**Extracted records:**
= Beginning of Section =
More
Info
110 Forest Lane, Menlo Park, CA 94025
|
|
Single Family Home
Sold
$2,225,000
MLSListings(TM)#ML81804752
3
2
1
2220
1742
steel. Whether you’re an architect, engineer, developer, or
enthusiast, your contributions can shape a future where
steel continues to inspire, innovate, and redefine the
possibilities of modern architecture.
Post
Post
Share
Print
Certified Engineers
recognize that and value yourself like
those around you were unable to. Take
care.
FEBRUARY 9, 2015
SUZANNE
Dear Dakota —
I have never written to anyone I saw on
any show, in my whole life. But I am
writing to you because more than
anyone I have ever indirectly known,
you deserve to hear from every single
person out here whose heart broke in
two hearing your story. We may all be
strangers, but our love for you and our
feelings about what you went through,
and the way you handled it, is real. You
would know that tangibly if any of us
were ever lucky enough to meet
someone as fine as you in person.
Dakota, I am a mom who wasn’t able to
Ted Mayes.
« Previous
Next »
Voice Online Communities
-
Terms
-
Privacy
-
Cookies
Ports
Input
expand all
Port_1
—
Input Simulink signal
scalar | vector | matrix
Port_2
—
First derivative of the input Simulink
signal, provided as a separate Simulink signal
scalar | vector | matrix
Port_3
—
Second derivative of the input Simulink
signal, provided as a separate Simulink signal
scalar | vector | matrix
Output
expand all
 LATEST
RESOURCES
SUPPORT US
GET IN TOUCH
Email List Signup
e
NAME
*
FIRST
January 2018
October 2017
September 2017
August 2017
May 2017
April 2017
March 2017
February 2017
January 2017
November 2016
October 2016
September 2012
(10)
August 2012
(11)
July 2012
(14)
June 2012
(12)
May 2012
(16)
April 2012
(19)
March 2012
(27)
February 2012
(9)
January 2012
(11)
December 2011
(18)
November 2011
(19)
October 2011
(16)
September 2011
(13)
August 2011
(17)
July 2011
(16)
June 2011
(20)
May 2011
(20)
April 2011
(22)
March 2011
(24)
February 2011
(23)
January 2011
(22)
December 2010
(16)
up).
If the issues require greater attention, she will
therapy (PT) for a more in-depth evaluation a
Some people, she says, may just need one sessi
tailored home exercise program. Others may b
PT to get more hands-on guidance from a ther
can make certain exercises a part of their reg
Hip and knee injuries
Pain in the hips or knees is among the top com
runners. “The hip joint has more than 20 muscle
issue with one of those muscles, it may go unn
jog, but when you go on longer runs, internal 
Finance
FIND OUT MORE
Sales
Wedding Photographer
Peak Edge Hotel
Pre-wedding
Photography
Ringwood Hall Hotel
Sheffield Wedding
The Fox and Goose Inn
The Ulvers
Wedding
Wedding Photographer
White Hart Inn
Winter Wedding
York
= End of Section =
**Work required:**
Once you have read the entries, repeat them all exactly.

**Reply to the exercise:**
More
Info
110 Forest Lane, Menlo Park, CA 94025
|
|
Single Family Home
Sold
$2,225,000
MLSListings(TM)#ML81804752
3
2
1
2220
1742
steel. Whether you’re an architect, engineer, developer, or
enthusiast, your contributions can shape a future where
steel continues to inspire, innovate, and redefine the
possibilities of modern architecture.
Post
Post
Share
Print
Certified Engineers
recognize that and value yourself like
those around you were unable to. Take
care.
FEBRUARY 9, 2015
SUZANNE
Dear Dakota —
I have never written to anyone I saw on
any show, in my whole life. But I am
writing to you because more than
anyone I have ever indirectly known,
you deserve to hear from every single
person out here whose heart broke in
two hearing your story. We may all be
strangers, but our love for you and our
feelings about what you went through,
and the way you handled it, is real. You
would know that tangibly if any of us
were ever lucky enough to meet
someone as fine as you in person.
Dakota, I am a mom who wasn’t able to
Ted Mayes.
« Previous
Next »
Voice Online Communities
-
Terms
-
Privacy
-
Cookies
Ports
Input
expand all
Port_1
—
Input Simulink signal
scalar | vector | matrix
Port_2
—
First derivative of the input Simulink
signal, provided as a separate Simulink signal
scalar | vector | matrix
Port_3
—
Second derivative of the input Simulink
signal, provided as a separate Simulink signal
scalar | vector | matrix
Output
expand all
 LATEST
RESOURCES
SUPPORT US
GET IN TOUCH
Email List Signup
e
NAME
*
FIRST
January 2018
October 2017
September 2017
August 2017
May 2017
April 2017
March 2017
February 2017
January 2017
November 2016
October 2016
September 2012
(10)
August 2012
(11)
July 2012
(14)
June 2012
(12)
May 2012
(16)
April 2012
(19)
March 2012
(27)
February 2012
(9)
January 2012
(11)
December 2011
(18)
November 2011
(19)
October 2011
(16)
September 2011
(13)
August 2011
(17)
July 2011
(16)
June 2011
(20)
May 2011
(20)
April 2011
(22)
March 2011
(24)
February 2011
(23)
January 2011
(22)
December 2010
(16)
up).
If the issues require greater attention, she will
therapy (PT) for a more in-depth evaluation a
Some people, she says, may just need one sessi
tailored home exercise program. Others may b
PT to get more hands-on guidance from a ther
can make certain exercises a part of their reg
Hip and knee injuries
Pain in the hips or knees is among the top com
runners. “The hip joint has more than 20 muscle
issue with one of those muscles, it may go unn
jog, but when you go on longer runs, internal 
Finance
FIND OUT MORE
Sales
Wedding Photographer
Peak Edge Hotel
Pre-wedding
Photography
Ringwood Hall Hotel
Sheffield Wedding
The Fox and Goose Inn
The Ulvers
Wedding
Wedding Photographer
White Hart Inn
Winter Wedding
York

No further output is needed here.